Please reproduce, character for character, the part of the listing that opens with the line containing "Given the image: Find regions" and closes with the line containing "Return results in <instances>...</instances>. Find", including both of those lines and nothing else.

((

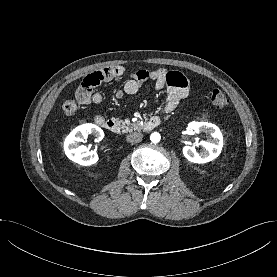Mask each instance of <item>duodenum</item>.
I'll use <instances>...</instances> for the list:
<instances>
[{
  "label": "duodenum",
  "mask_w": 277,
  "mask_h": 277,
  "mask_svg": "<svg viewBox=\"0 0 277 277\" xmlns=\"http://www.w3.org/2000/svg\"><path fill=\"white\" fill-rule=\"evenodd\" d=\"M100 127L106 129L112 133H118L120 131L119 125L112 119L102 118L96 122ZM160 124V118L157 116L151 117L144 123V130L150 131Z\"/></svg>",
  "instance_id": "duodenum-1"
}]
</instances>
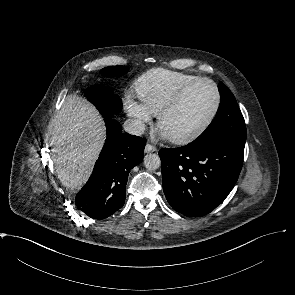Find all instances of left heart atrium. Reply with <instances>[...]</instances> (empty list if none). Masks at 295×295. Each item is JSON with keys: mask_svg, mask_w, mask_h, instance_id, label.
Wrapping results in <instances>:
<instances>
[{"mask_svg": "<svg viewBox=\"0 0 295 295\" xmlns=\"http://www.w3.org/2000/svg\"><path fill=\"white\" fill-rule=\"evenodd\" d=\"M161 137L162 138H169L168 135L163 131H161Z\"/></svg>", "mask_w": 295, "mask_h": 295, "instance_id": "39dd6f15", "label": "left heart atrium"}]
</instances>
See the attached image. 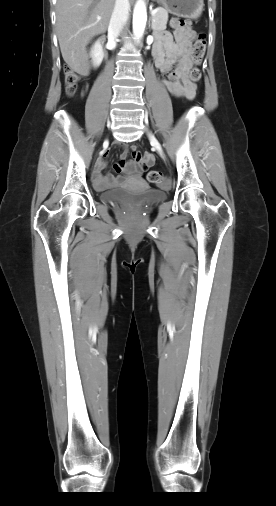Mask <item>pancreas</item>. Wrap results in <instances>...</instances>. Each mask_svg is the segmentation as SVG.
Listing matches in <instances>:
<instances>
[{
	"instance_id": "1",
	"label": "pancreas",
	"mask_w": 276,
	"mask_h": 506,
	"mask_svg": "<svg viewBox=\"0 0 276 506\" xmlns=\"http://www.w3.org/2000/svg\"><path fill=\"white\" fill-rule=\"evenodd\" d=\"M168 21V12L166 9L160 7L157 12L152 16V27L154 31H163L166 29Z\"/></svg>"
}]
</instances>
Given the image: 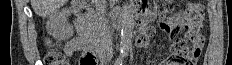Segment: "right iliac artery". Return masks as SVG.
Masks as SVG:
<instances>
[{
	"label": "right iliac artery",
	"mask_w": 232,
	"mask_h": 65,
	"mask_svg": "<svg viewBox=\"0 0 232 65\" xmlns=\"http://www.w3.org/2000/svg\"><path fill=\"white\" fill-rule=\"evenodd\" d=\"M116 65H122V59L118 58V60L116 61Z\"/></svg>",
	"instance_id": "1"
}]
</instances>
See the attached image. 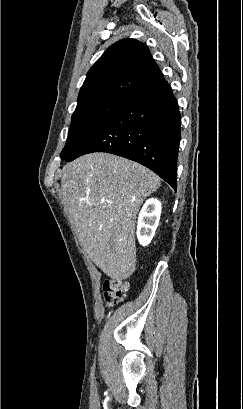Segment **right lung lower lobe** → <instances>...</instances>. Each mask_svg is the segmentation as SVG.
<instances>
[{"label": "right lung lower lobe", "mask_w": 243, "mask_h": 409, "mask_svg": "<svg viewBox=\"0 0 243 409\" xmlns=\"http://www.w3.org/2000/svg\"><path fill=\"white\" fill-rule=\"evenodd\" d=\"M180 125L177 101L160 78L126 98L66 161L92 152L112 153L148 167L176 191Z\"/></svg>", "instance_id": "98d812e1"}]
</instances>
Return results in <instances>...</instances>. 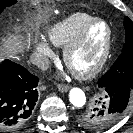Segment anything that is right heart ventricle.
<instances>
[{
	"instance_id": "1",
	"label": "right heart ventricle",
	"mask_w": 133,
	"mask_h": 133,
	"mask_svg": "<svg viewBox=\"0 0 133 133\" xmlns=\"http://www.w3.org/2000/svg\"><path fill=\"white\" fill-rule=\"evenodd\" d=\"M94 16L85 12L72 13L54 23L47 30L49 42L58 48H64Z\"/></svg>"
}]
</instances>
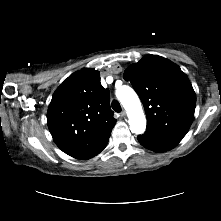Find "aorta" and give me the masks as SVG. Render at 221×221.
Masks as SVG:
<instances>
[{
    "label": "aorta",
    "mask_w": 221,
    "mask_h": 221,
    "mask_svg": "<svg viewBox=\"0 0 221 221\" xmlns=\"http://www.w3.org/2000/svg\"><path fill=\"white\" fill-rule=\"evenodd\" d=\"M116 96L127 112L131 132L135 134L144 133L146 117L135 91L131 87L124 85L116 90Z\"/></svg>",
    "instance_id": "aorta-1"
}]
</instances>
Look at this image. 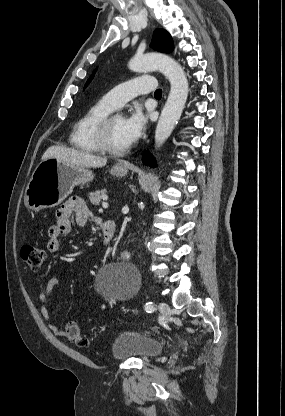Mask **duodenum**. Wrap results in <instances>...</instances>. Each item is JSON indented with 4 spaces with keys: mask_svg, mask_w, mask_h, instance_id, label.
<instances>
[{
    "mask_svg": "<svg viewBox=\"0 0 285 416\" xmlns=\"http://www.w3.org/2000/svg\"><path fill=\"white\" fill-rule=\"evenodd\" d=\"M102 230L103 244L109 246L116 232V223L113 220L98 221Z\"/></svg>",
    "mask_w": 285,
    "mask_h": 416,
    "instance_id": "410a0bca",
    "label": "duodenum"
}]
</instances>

))
((

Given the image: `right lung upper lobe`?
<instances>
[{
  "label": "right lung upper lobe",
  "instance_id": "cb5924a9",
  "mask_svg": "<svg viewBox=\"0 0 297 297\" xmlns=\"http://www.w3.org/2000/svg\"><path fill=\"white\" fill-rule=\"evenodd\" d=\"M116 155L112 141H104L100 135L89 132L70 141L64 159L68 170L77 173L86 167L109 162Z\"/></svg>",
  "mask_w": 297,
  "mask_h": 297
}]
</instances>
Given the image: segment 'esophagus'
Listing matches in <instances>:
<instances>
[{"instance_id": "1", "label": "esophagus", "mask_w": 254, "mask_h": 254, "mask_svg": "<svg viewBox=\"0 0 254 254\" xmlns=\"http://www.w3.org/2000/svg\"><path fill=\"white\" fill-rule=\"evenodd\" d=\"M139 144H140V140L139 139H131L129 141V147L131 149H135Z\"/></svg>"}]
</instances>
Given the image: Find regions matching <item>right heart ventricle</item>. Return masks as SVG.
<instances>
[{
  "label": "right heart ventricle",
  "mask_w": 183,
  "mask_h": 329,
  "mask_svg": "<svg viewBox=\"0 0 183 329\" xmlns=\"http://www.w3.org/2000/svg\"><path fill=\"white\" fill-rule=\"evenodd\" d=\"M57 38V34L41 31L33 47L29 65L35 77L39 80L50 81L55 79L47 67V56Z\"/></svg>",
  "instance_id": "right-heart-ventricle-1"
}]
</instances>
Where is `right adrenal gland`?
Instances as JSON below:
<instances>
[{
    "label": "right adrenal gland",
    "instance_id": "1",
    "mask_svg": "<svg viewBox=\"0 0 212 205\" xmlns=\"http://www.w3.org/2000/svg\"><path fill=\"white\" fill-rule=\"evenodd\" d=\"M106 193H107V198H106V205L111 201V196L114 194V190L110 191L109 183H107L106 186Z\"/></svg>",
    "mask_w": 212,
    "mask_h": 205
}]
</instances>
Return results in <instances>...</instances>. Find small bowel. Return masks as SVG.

))
((

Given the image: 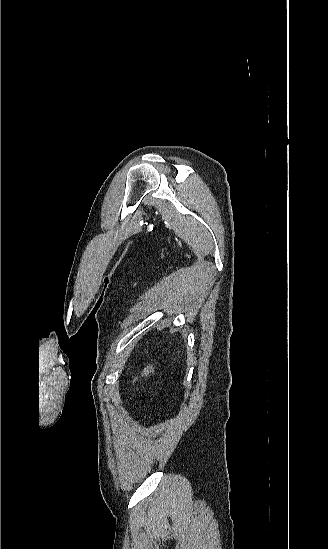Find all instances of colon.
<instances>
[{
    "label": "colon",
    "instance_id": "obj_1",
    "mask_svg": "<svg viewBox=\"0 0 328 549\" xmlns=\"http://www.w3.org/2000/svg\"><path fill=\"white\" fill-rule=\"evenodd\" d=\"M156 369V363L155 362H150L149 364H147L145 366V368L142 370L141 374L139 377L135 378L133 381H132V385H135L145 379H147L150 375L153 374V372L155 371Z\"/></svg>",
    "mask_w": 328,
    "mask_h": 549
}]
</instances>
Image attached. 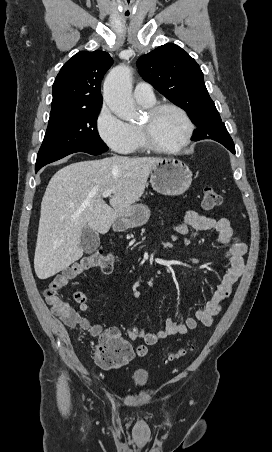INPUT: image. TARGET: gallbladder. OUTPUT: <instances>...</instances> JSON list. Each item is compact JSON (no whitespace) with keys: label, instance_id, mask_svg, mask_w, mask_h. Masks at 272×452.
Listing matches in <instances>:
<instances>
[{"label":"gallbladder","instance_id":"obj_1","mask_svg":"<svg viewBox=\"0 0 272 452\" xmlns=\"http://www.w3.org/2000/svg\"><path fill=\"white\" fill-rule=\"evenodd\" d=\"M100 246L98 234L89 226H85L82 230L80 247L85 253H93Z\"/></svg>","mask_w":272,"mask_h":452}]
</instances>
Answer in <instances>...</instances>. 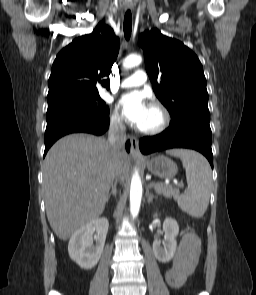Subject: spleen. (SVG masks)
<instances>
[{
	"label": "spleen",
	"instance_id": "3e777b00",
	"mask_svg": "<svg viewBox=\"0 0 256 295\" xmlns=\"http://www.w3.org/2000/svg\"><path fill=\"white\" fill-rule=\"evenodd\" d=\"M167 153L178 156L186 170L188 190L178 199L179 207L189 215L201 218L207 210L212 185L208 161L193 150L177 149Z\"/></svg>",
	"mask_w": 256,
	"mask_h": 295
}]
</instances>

))

| Result of the task |
Given the image: Find regions matching <item>right heart ventricle</item>. Return masks as SVG.
<instances>
[{
  "label": "right heart ventricle",
  "mask_w": 183,
  "mask_h": 329,
  "mask_svg": "<svg viewBox=\"0 0 183 329\" xmlns=\"http://www.w3.org/2000/svg\"><path fill=\"white\" fill-rule=\"evenodd\" d=\"M57 38V34L41 31L33 47L29 65L35 77L39 80L50 81L55 79L47 67V56Z\"/></svg>",
  "instance_id": "right-heart-ventricle-1"
}]
</instances>
Where is `right adrenal gland`?
Instances as JSON below:
<instances>
[{
    "label": "right adrenal gland",
    "instance_id": "1",
    "mask_svg": "<svg viewBox=\"0 0 212 205\" xmlns=\"http://www.w3.org/2000/svg\"><path fill=\"white\" fill-rule=\"evenodd\" d=\"M106 193H107V198H106V205L111 201V196L114 194V190L110 191L109 183H107L106 186Z\"/></svg>",
    "mask_w": 212,
    "mask_h": 205
}]
</instances>
Return results in <instances>...</instances>. Find small bowel. Return masks as SVG.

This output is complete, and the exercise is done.